• _ACTIVITY_
All entries must be repeated exactly; do not include the pictures.

━━ DATA FOR THIS EXERCISE

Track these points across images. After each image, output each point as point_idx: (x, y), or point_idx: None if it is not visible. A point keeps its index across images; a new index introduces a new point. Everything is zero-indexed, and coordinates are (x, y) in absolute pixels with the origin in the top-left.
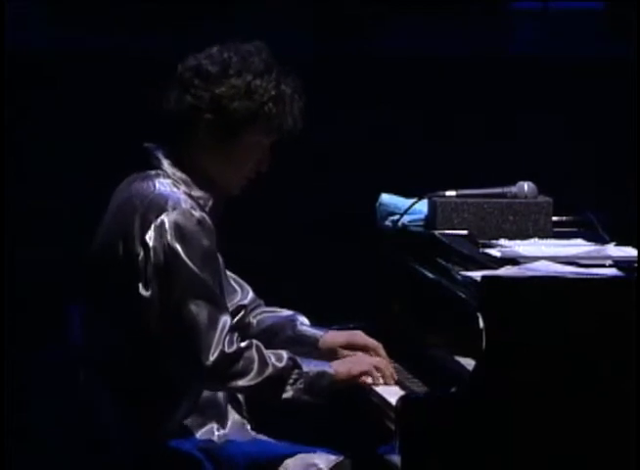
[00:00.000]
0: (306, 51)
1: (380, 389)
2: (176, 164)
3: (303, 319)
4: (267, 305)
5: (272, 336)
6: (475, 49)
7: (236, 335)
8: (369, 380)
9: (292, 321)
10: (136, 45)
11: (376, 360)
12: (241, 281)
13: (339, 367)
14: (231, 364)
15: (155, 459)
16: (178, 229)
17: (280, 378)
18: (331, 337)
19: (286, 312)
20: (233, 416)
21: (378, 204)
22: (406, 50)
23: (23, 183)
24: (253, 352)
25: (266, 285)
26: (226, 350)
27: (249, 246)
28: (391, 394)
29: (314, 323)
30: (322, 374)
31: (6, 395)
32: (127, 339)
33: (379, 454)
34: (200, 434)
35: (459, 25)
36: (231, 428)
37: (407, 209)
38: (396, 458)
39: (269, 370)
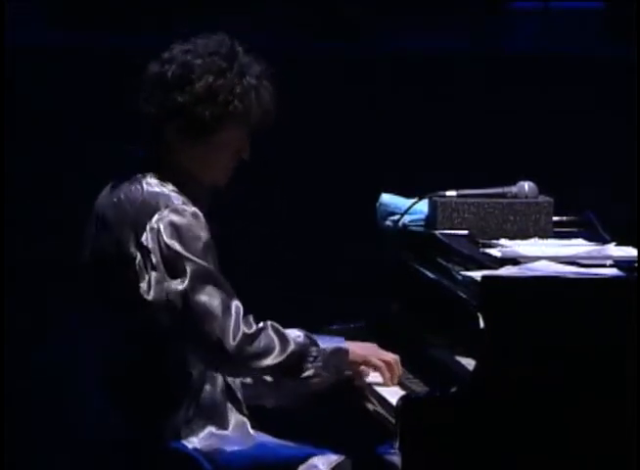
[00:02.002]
0: (306, 51)
1: (380, 389)
2: (157, 167)
3: None
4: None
5: None
6: (475, 48)
7: (251, 317)
8: (377, 376)
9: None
10: (136, 44)
11: (390, 357)
12: None
13: (356, 349)
14: (253, 344)
15: (154, 461)
16: (174, 227)
17: (301, 355)
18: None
19: None
20: (235, 416)
21: (378, 204)
22: (407, 49)
23: (24, 182)
24: (271, 332)
25: (267, 285)
26: (247, 331)
27: (248, 246)
28: (392, 394)
29: (315, 323)
30: (337, 350)
31: (6, 395)
32: (127, 341)
33: (379, 454)
34: (200, 436)
35: (460, 25)
36: (232, 429)
37: (407, 208)
38: (396, 458)
39: (291, 347)
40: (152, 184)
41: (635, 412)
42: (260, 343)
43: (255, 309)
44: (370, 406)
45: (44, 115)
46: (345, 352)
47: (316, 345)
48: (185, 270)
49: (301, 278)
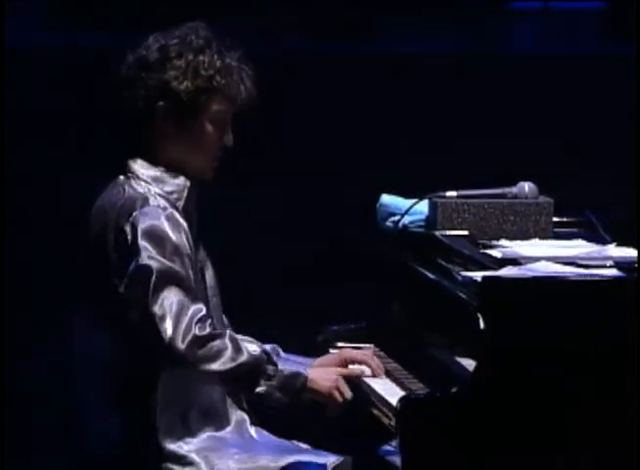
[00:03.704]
0: (306, 52)
1: (380, 389)
2: (142, 164)
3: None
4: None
5: None
6: (475, 48)
7: (209, 322)
8: (343, 394)
9: (274, 349)
10: (137, 45)
11: (346, 372)
12: None
13: (315, 377)
14: (203, 347)
15: (152, 462)
16: (147, 228)
17: (254, 368)
18: (318, 363)
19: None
20: (235, 413)
21: (378, 204)
22: (407, 49)
23: (24, 183)
24: (227, 340)
25: (266, 286)
26: (197, 332)
27: (248, 247)
28: (392, 394)
29: (315, 323)
30: (296, 375)
31: (6, 395)
32: (116, 342)
33: (379, 455)
34: (197, 438)
35: (460, 25)
36: (232, 428)
37: (408, 209)
38: (396, 458)
39: (243, 357)
40: (133, 187)
41: (635, 412)
42: (211, 347)
43: (255, 310)
44: (370, 406)
45: (44, 115)
46: (304, 378)
47: (274, 364)
48: (151, 270)
49: (301, 278)
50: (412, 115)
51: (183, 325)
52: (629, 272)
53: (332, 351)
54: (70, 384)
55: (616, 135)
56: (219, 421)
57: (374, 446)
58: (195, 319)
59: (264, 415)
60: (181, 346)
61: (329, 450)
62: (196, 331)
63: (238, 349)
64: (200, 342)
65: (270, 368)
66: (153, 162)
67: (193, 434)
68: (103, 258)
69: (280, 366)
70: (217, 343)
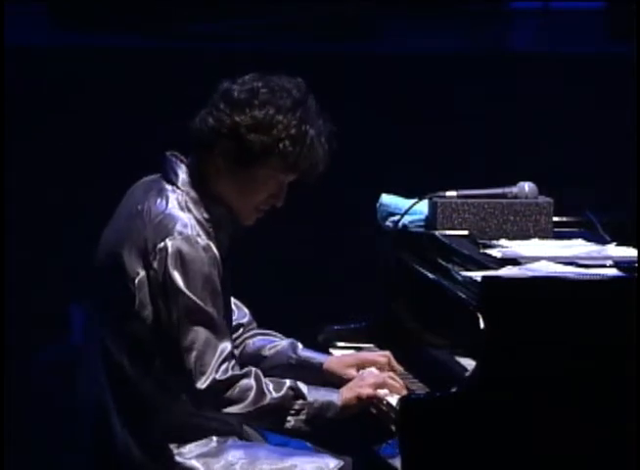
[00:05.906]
0: (307, 50)
1: (379, 389)
2: (193, 182)
3: (301, 345)
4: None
5: (269, 359)
6: (475, 48)
7: (233, 362)
8: (380, 394)
9: (292, 344)
10: (136, 45)
11: (382, 377)
12: (239, 303)
13: (347, 394)
14: (224, 391)
15: (152, 468)
16: (180, 256)
17: (280, 407)
18: (337, 361)
19: (283, 339)
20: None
21: (378, 204)
22: (407, 49)
23: (24, 183)
24: (252, 381)
25: (267, 285)
26: (218, 377)
27: (249, 247)
28: (392, 394)
29: (315, 323)
30: (328, 405)
31: (6, 395)
32: (121, 344)
33: (379, 455)
34: (197, 442)
35: (460, 25)
36: (233, 428)
37: (408, 209)
38: (396, 458)
39: (267, 399)
40: (176, 205)
41: (635, 412)
42: (232, 391)
43: (256, 310)
44: (370, 406)
45: (44, 115)
46: (336, 406)
47: (302, 398)
48: (178, 303)
49: (302, 278)
50: (412, 114)
51: (207, 366)
52: (629, 272)
53: (332, 350)
54: (71, 383)
55: (615, 135)
56: (221, 423)
57: (374, 446)
58: (219, 361)
59: None
60: (201, 387)
61: (329, 450)
62: (217, 375)
63: (261, 390)
64: (220, 386)
65: (298, 403)
66: (199, 183)
67: (193, 439)
68: (126, 265)
69: (309, 398)
70: (241, 384)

━━━━

• _WRITTEN SOLUTION_
Track these points across images. After each image, output each point as point_idx: (x, y), or point_idx: None if it is not visible. A point keeps its index across images; a new index introduces a new point. Everything is zero-indexed, and coordinates are (x, y) in absolute pixels with the origin in the top-left.
[00:00.000]
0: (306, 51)
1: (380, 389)
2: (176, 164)
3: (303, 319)
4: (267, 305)
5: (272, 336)
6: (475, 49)
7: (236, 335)
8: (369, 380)
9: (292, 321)
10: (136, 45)
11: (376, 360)
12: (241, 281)
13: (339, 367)
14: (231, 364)
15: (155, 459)
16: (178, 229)
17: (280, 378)
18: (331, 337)
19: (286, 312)
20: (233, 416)
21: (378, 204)
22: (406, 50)
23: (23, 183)
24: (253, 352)
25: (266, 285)
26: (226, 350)
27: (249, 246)
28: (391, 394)
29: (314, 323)
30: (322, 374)
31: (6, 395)
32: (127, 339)
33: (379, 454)
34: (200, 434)
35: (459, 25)
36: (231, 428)
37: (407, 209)
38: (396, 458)
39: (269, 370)
[00:02.002]
0: (306, 51)
1: (380, 389)
2: (157, 167)
3: None
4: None
5: None
6: (475, 48)
7: (251, 317)
8: (377, 376)
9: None
10: (136, 44)
11: (390, 357)
12: None
13: (356, 349)
14: (253, 344)
15: (154, 461)
16: (174, 227)
17: (301, 355)
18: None
19: None
20: (235, 416)
21: (378, 204)
22: (407, 49)
23: (24, 182)
24: (271, 332)
25: (267, 285)
26: (247, 331)
27: (248, 246)
28: (392, 394)
29: (315, 323)
30: (337, 350)
31: (6, 395)
32: (127, 341)
33: (379, 454)
34: (200, 436)
35: (460, 25)
36: (232, 429)
37: (407, 208)
38: (396, 458)
39: (291, 347)
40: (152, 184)
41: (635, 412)
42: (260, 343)
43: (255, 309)
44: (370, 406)
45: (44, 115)
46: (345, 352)
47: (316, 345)
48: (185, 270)
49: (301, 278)
[00:03.704]
0: (306, 52)
1: (380, 389)
2: (142, 164)
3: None
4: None
5: None
6: (475, 48)
7: (209, 322)
8: (343, 394)
9: (274, 349)
10: (137, 45)
11: (346, 372)
12: None
13: (315, 377)
14: (203, 347)
15: (152, 462)
16: (147, 228)
17: (254, 368)
18: (318, 363)
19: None
20: (235, 413)
21: (378, 204)
22: (407, 49)
23: (24, 183)
24: (227, 340)
25: (266, 286)
26: (197, 332)
27: (248, 247)
28: (392, 394)
29: (315, 323)
30: (296, 375)
31: (6, 395)
32: (116, 342)
33: (379, 455)
34: (197, 438)
35: (460, 25)
36: (232, 428)
37: (408, 209)
38: (396, 458)
39: (243, 357)
40: (133, 187)
41: (635, 412)
42: (211, 347)
43: (255, 310)
44: (370, 406)
45: (44, 115)
46: (304, 378)
47: (274, 364)
48: (151, 270)
49: (301, 278)
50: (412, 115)
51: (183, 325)
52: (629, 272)
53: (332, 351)
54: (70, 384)
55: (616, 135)
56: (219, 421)
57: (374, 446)
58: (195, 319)
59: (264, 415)
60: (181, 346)
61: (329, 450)
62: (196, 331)
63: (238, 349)
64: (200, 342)
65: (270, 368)
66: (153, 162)
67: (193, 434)
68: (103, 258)
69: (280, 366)
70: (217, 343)
[00:05.906]
0: (307, 50)
1: (379, 389)
2: (193, 182)
3: (301, 345)
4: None
5: (269, 359)
6: (475, 48)
7: (233, 362)
8: (380, 394)
9: (292, 344)
10: (136, 45)
11: (382, 377)
12: (239, 303)
13: (347, 394)
14: (224, 391)
15: (152, 468)
16: (180, 256)
17: (280, 407)
18: (337, 361)
19: (283, 339)
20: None
21: (378, 204)
22: (407, 49)
23: (24, 183)
24: (252, 381)
25: (267, 285)
26: (218, 377)
27: (249, 247)
28: (392, 394)
29: (315, 323)
30: (328, 405)
31: (6, 395)
32: (121, 344)
33: (379, 455)
34: (197, 442)
35: (460, 25)
36: (233, 428)
37: (408, 209)
38: (396, 458)
39: (267, 399)
40: (176, 205)
41: (635, 412)
42: (232, 391)
43: (256, 310)
44: (370, 406)
45: (44, 115)
46: (336, 406)
47: (302, 398)
48: (178, 303)
49: (302, 278)
50: (412, 114)
51: (207, 366)
52: (629, 272)
53: (332, 350)
54: (71, 383)
55: (615, 135)
56: (221, 423)
57: (374, 446)
58: (219, 361)
59: None
60: (201, 387)
61: (329, 450)
62: (217, 375)
63: (261, 390)
64: (220, 386)
65: (298, 403)
66: (199, 183)
67: (193, 439)
68: (126, 265)
69: (309, 398)
70: (241, 384)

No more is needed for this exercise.